Supplied data: Begin
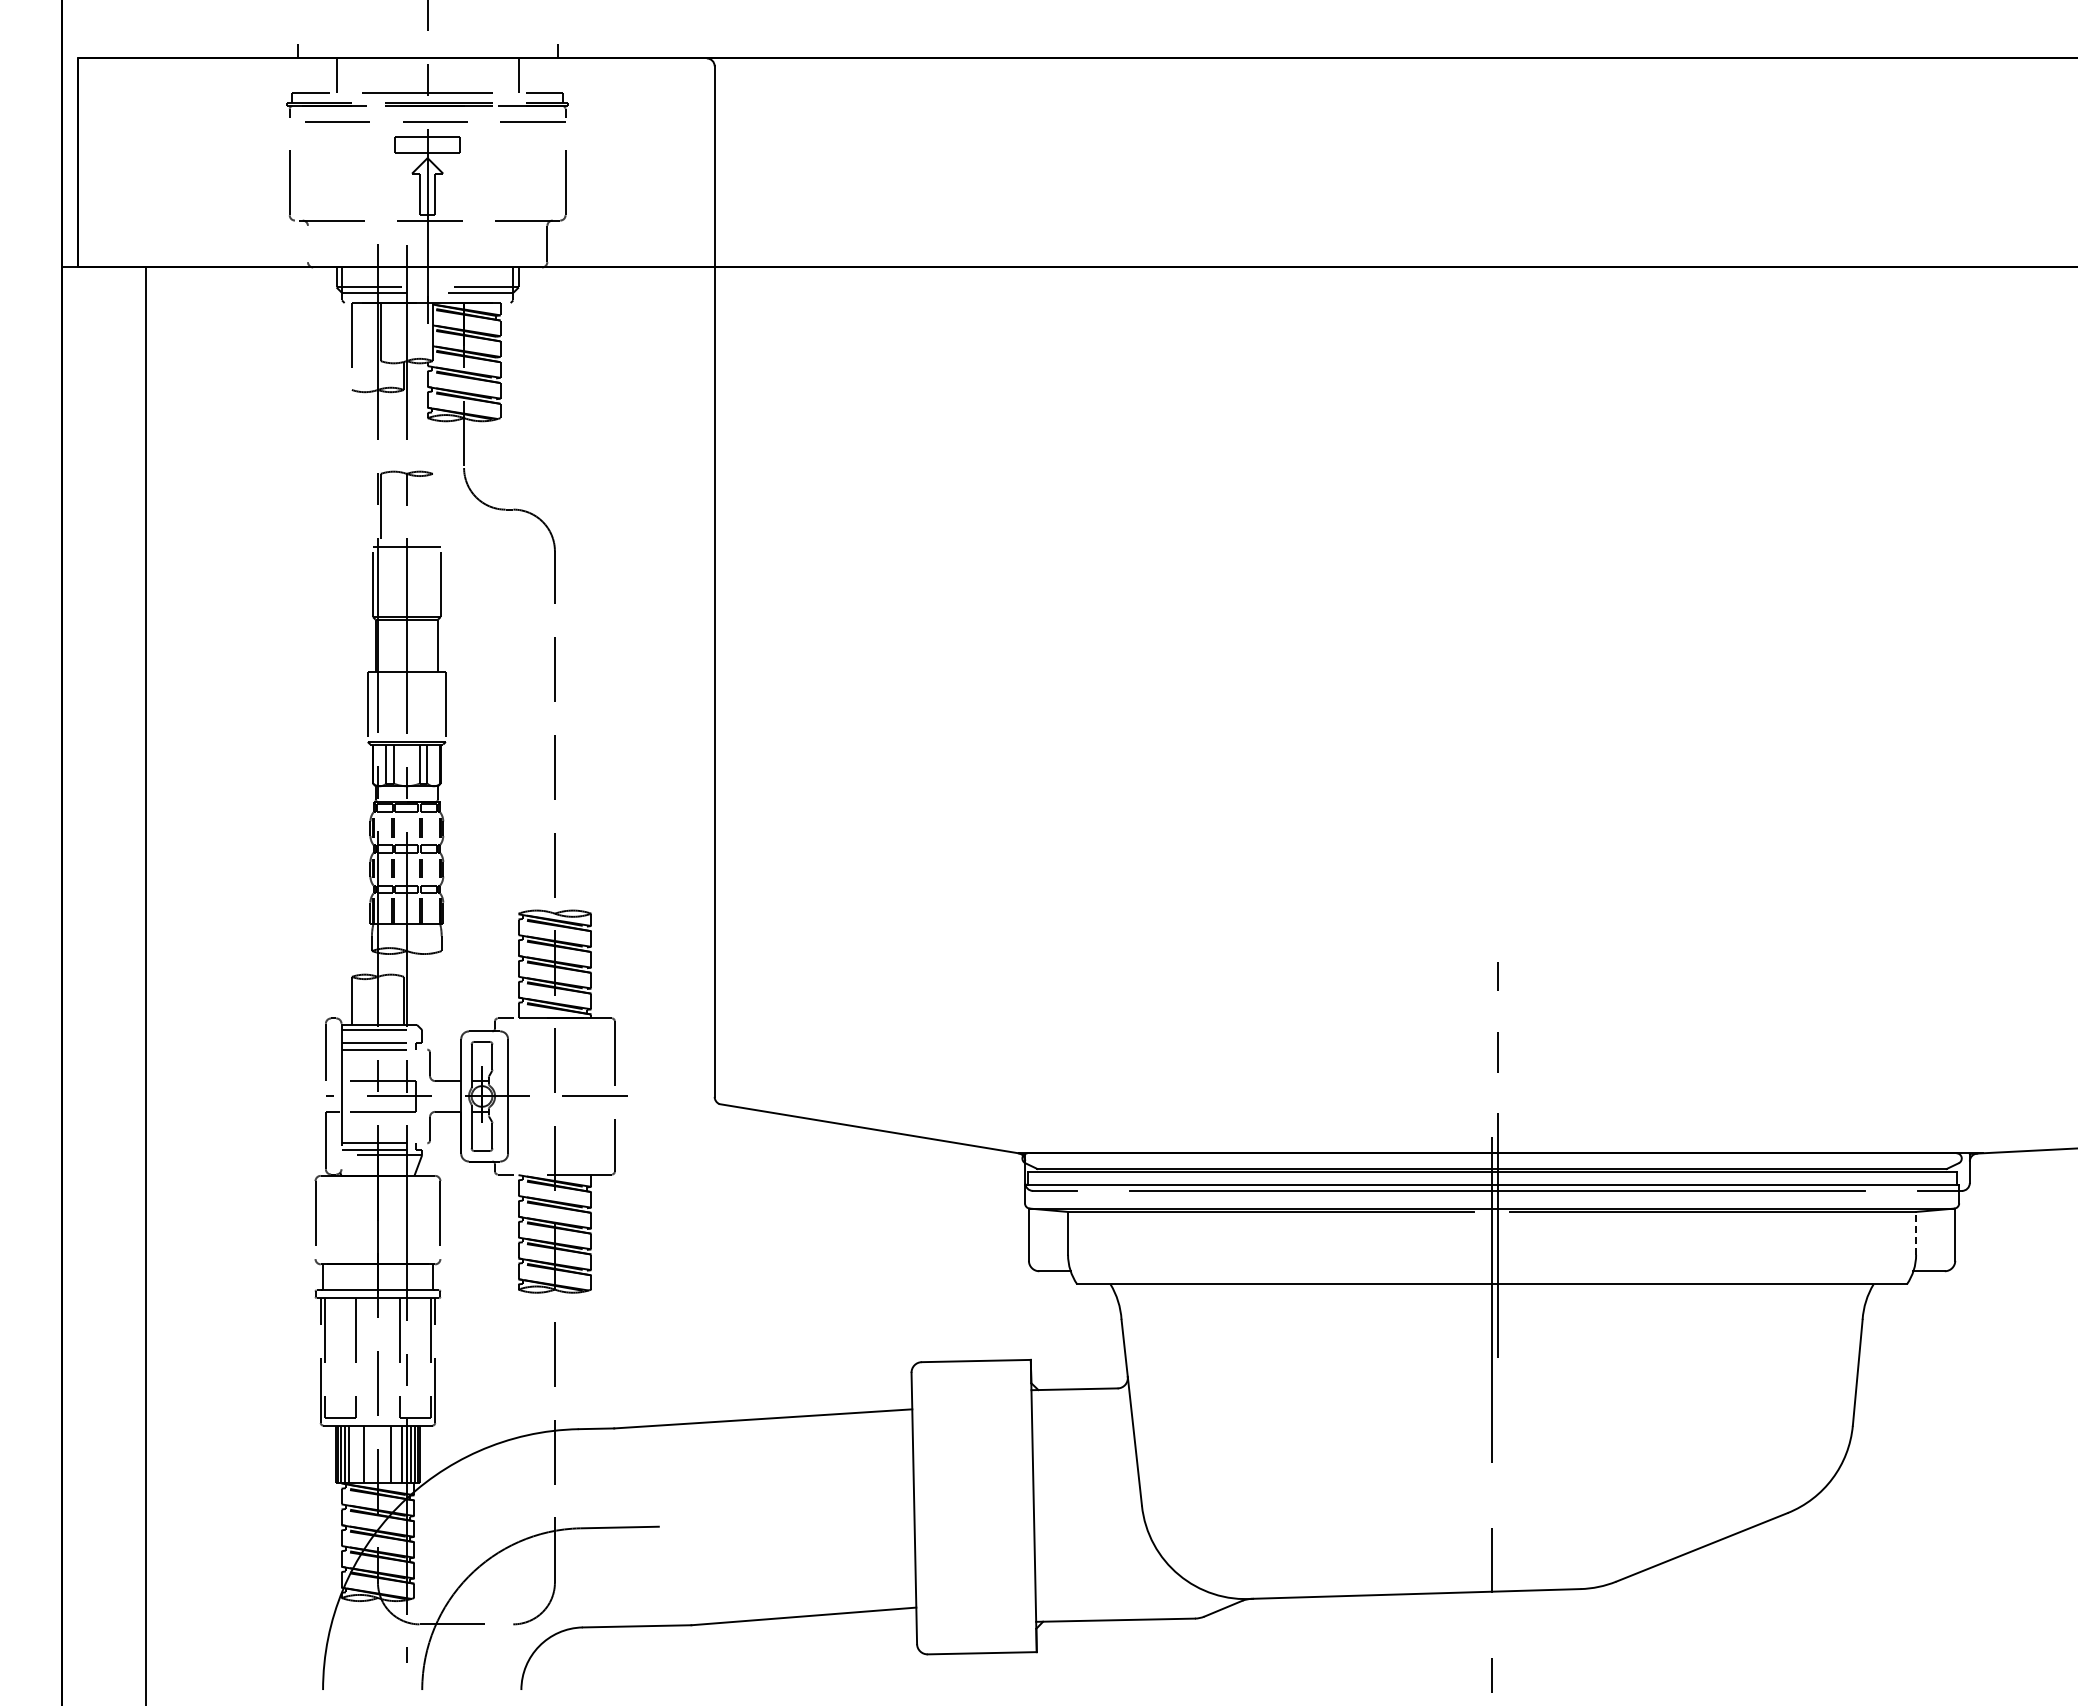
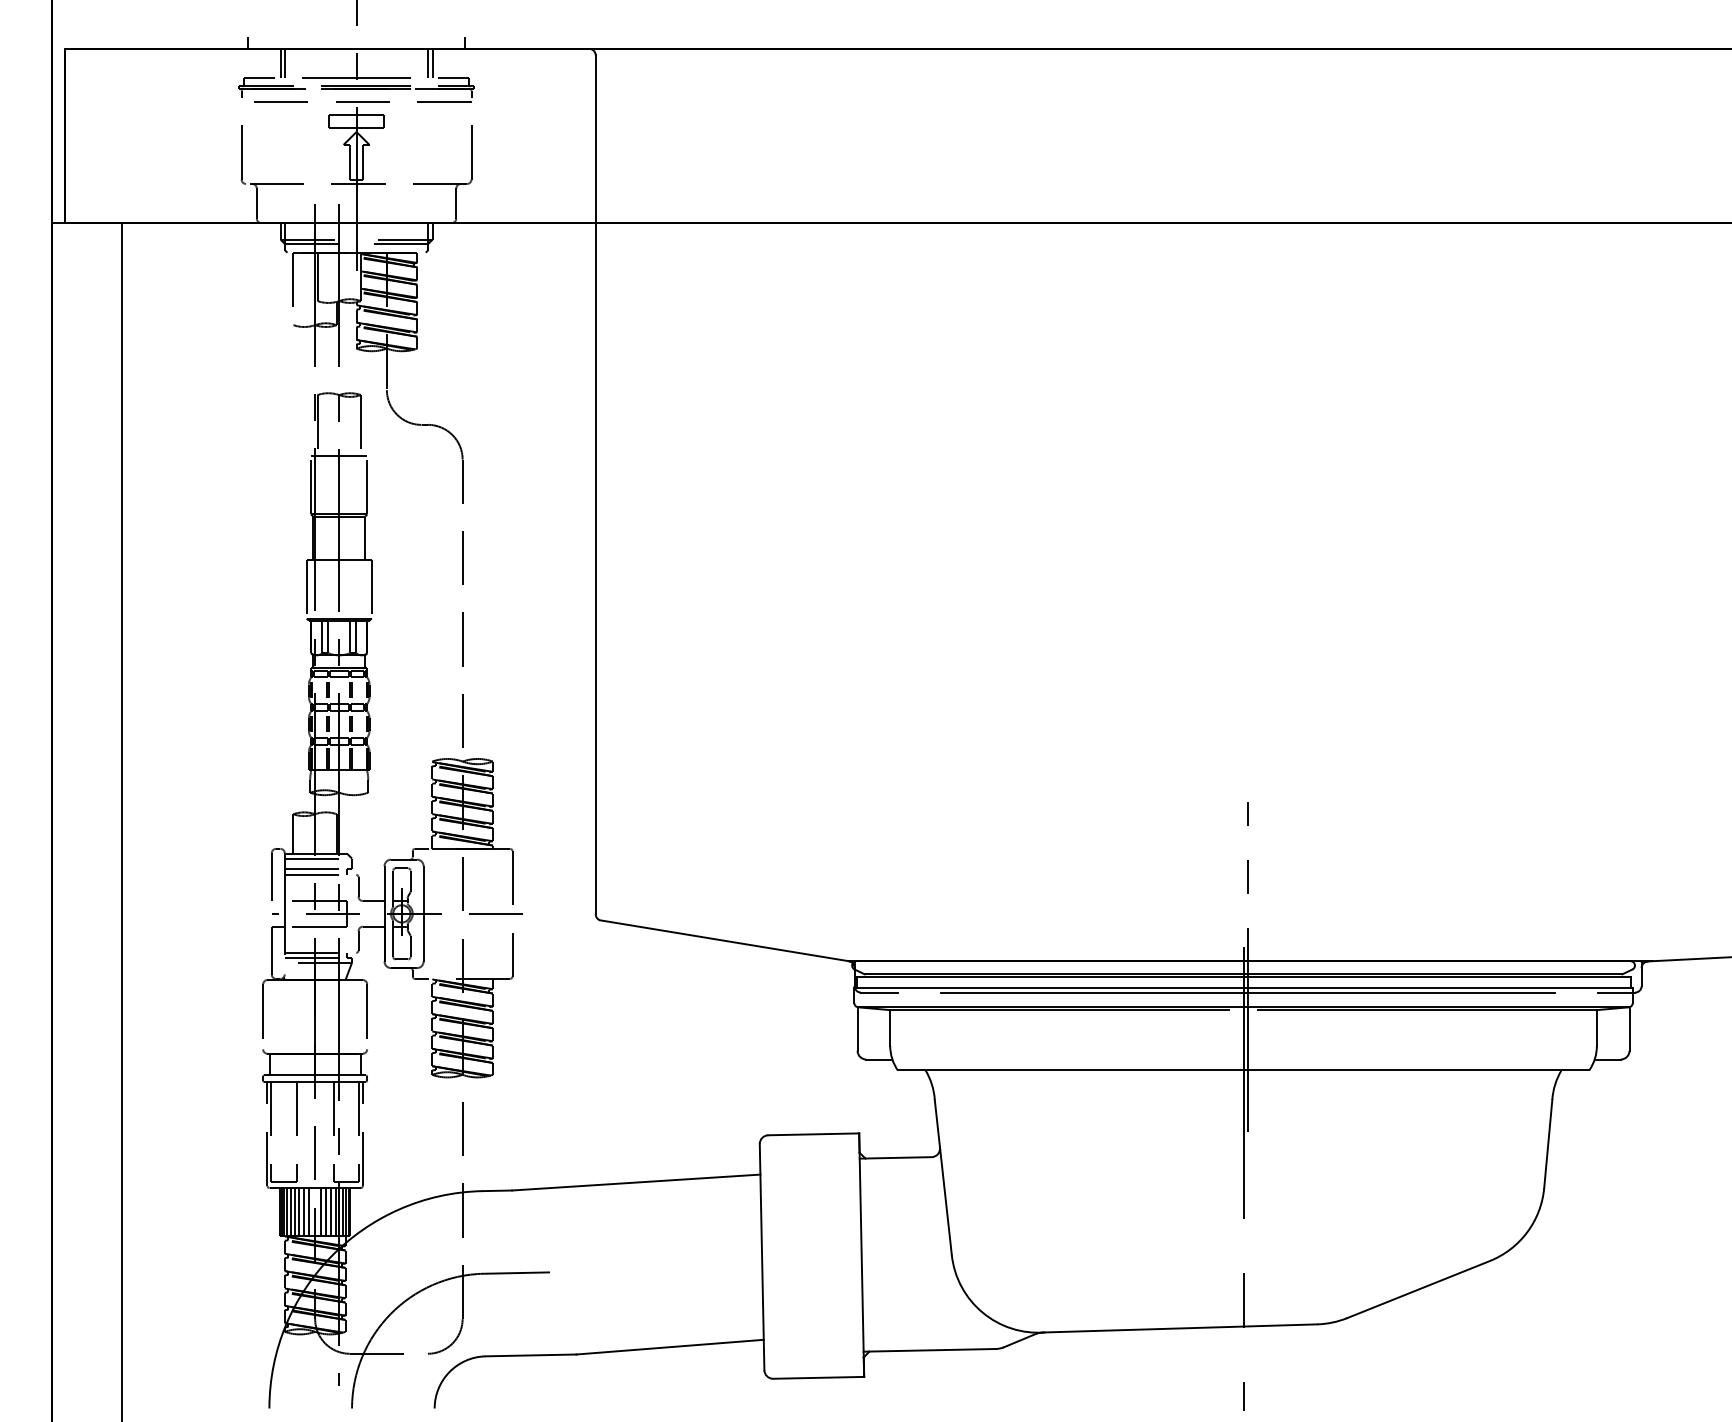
line: (341, 75) -> (284, 63), added
line: (513, 75) -> (428, 63), added
line: (307, 243) -> (256, 203), added
line: (432, 509) -> (360, 424), added
line: (1916, 1232) -> (1597, 1027), dashed -> solid
line: (353, 1453) -> (294, 1211), added
line: (358, 1453) -> (298, 1211), added
line: (370, 1453) -> (308, 1211), added
line: (385, 1453) -> (321, 1211), added
line: (397, 1453) -> (331, 1211), added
Supplied data: End
#### Task goal
In the records above, which lines hold the string "added"? Copy each one.

#### Response below
line: (341, 75) -> (284, 63), added
line: (513, 75) -> (428, 63), added
line: (307, 243) -> (256, 203), added
line: (432, 509) -> (360, 424), added
line: (353, 1453) -> (294, 1211), added
line: (358, 1453) -> (298, 1211), added
line: (370, 1453) -> (308, 1211), added
line: (385, 1453) -> (321, 1211), added
line: (397, 1453) -> (331, 1211), added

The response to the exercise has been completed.